FRAMINGHAM, MASSACHUSETTS
Sarah and Peter Cloyes did not return to Salem when she was released from custody. Their new house, built 1693 in what is now Framingham, still stands, albeit abandoned now and in disrepair. It has a FaceBook page. The name of the road has not changed in the intervening three centuries. It's still called Salem End Road.
Hannah (Bridges) Barton gave birth to her second child, Mercy, Framingham in 1694. Her six other children were all born there, too. The town of Framingham was incorporated in 1700, with other people who'd fled Salem comprising many of the townfolk. At some point the Bartons moved on; Hannah died at Oxford in Worcester County in 1727. That's the same place Hannah's great great granddaughter, Clara Barton, was born nearly a century later in 1821. They're both buried in the same cemetery.
WITCHCRAFT, INQUISITIONS
More than 3 centuries later, the term "witch hunt" is still in common usage, referring back to the baffling and destructive events at Salem Village, so it's fair to say it made a lasting impression. And nobody's ever really made sense of it either.
Key players in the accusations were Tituba, a slave; Ann Putnam, whose family was engaged in an ongoing feud with the Porter clan; and troubled Abigail Williams. Abigail is portrayed in Arthur Miller's The Crucible as having had an illicit liaison with John Proctor, as being 17 years old. In real life, she was only 11, so Miller's carnal motives weren't likely in the mix. Abigail had endured a difficult ordeal, her entire family having been killed in an Indian raid. Her uncle took the traumatized orphan in. (Tituba was his slave.) History has not recorded what happened to Williams after the trials were over. Speculation has included prostitution or stowing away to the Caribbean. Perhaps a name change. There's no evidence for those or any other hypotheses as to her fate.
It's also been speculated that the girls were afflicted by ergotism, an LSD-like experience caused by ingesting a fungus which grows on rye. There's no proof, and no one will ever know. Even if it were true, it can't explain about how the whole town went mad in an orgy of paranoia and killing, even given that the Puritan culture of the time generally believed that dangers of the devil were widely present in the world around them.

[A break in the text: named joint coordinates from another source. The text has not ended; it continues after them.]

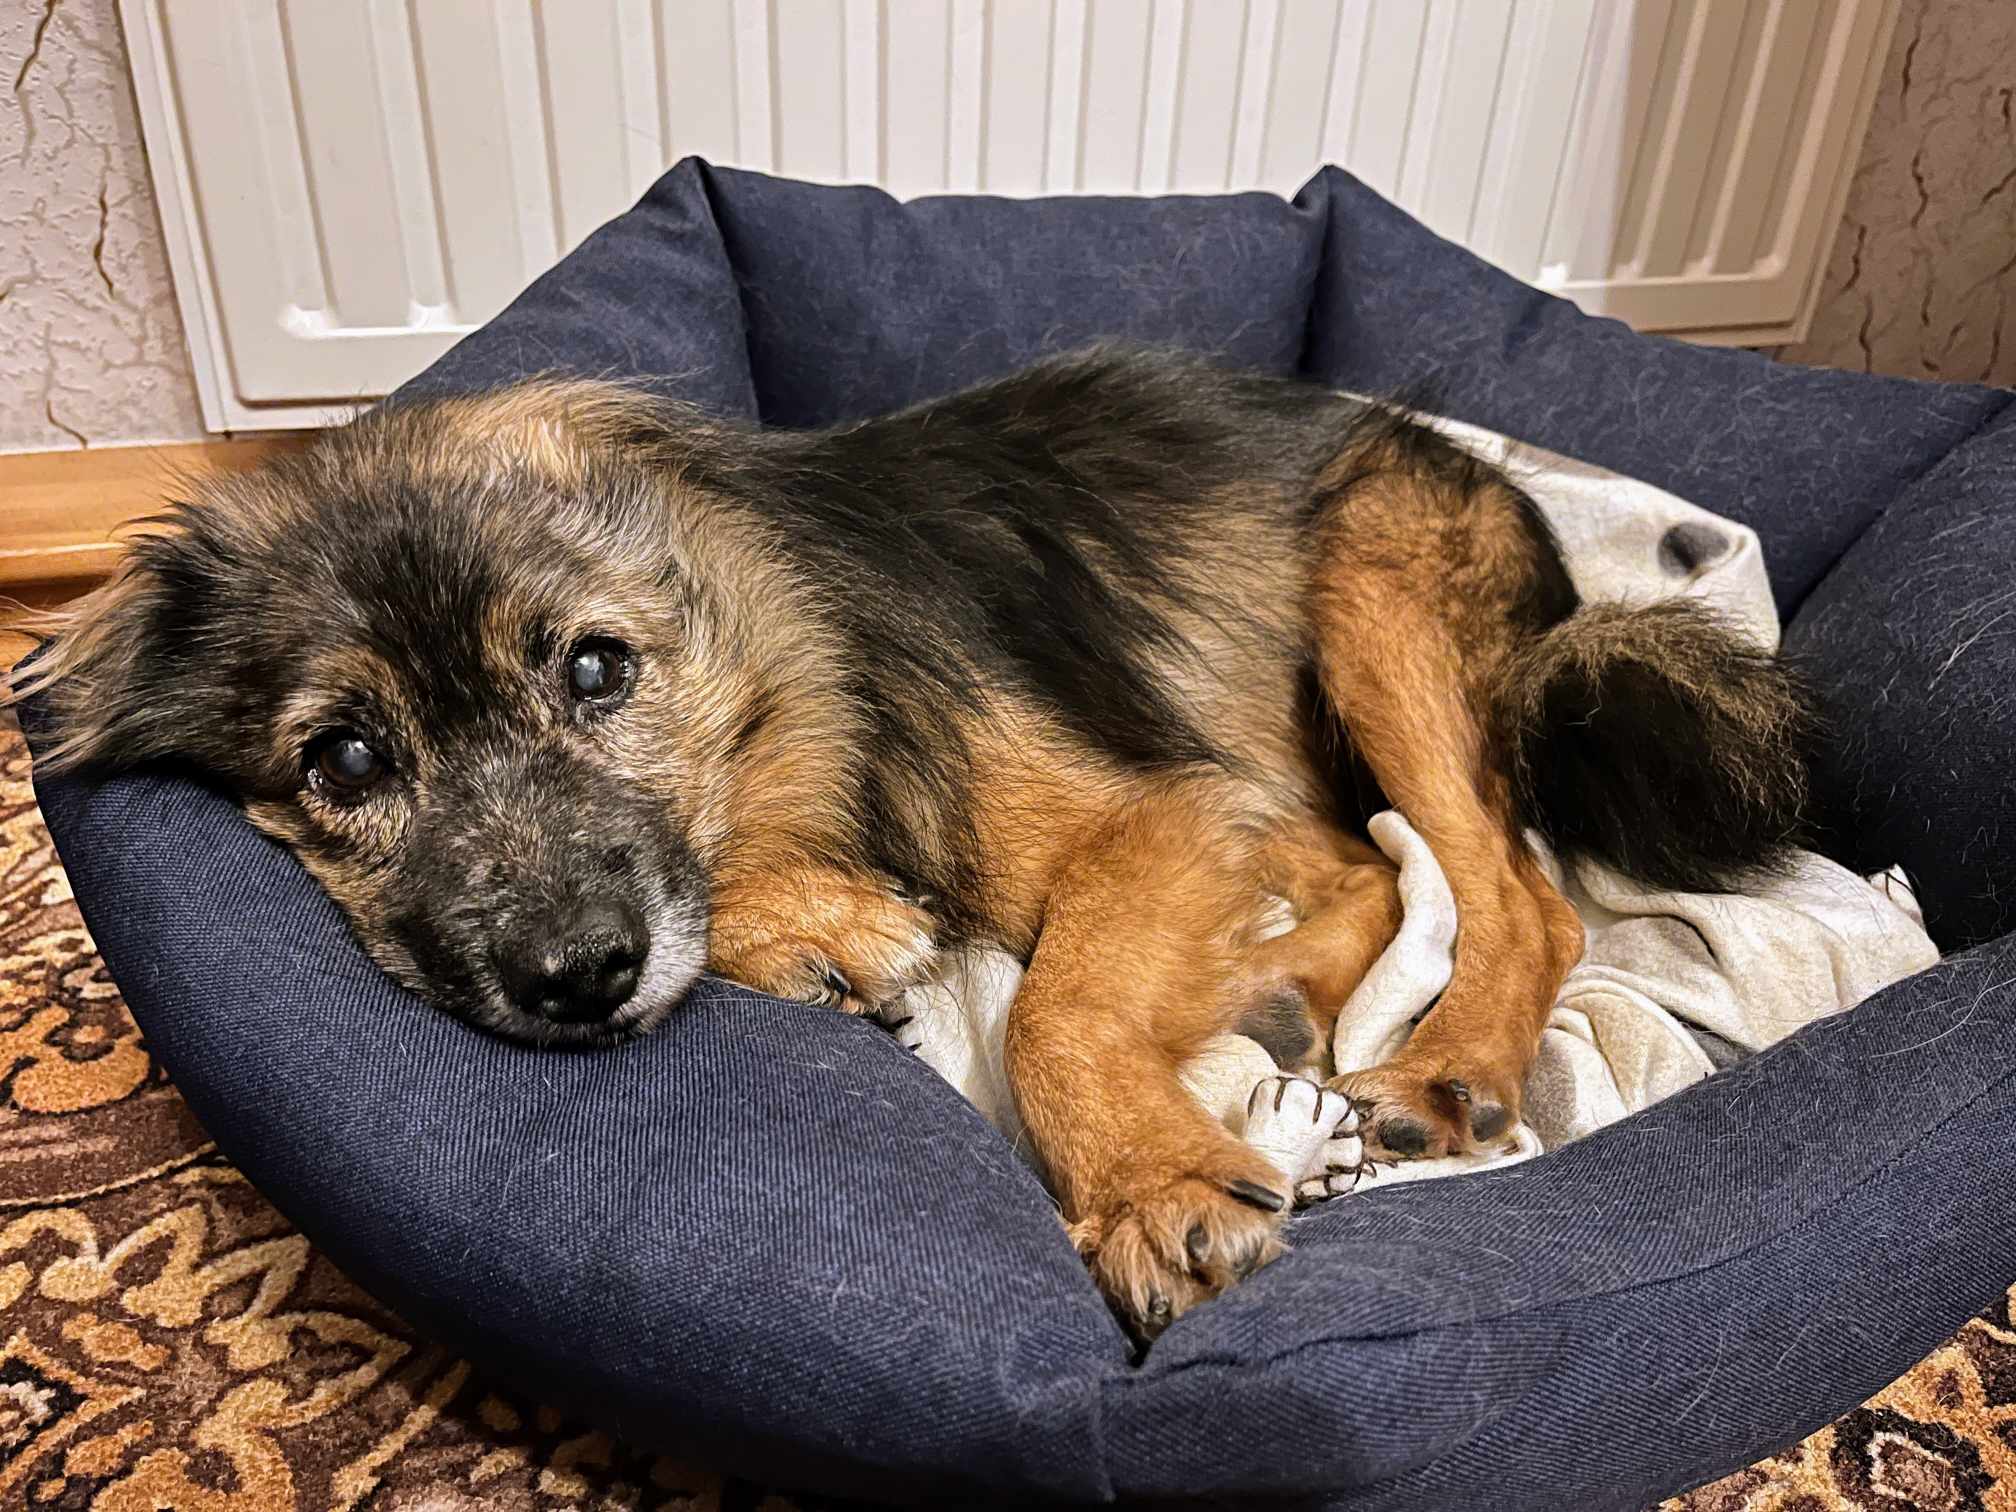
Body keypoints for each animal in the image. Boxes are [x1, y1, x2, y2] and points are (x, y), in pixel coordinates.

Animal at [6, 349, 1812, 1336]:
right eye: (347, 759)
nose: (574, 979)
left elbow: (1060, 1003)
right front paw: (825, 927)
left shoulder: (1166, 806)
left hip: (1378, 599)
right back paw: (1282, 996)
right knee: (1378, 873)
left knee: (1518, 891)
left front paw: (1149, 1183)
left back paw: (1448, 1062)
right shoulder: (1196, 814)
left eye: (593, 668)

Throughout history, wealth changes hands in these kinds of upheavals. The Spanish Inquisition saw a mass influx of wealth to the Catholic Church; Henry VIII's break with the Pope meant the closing of monasteries and a major transfer of wealth away from the Church to the King and his aristocratic allies.
In Salem, there were feuds and land disputes. Sarah's father Edmund had won a suit there over a land boundary dispute in 1640, later moving on to Topsfield. Edmund Sr. was involved in subsequent Salem land disputes over the years. There was also a running feud between the Putnam and Porter families in Salem. There was certainly property changed hands due to the Salem witch trials.
That last explanation of land disputes and feuds and property transfers makes the most sense to me. Hell if I know, really, though I'm pretty sure there wasn't any Satanic magic involved like they all said it was at the time.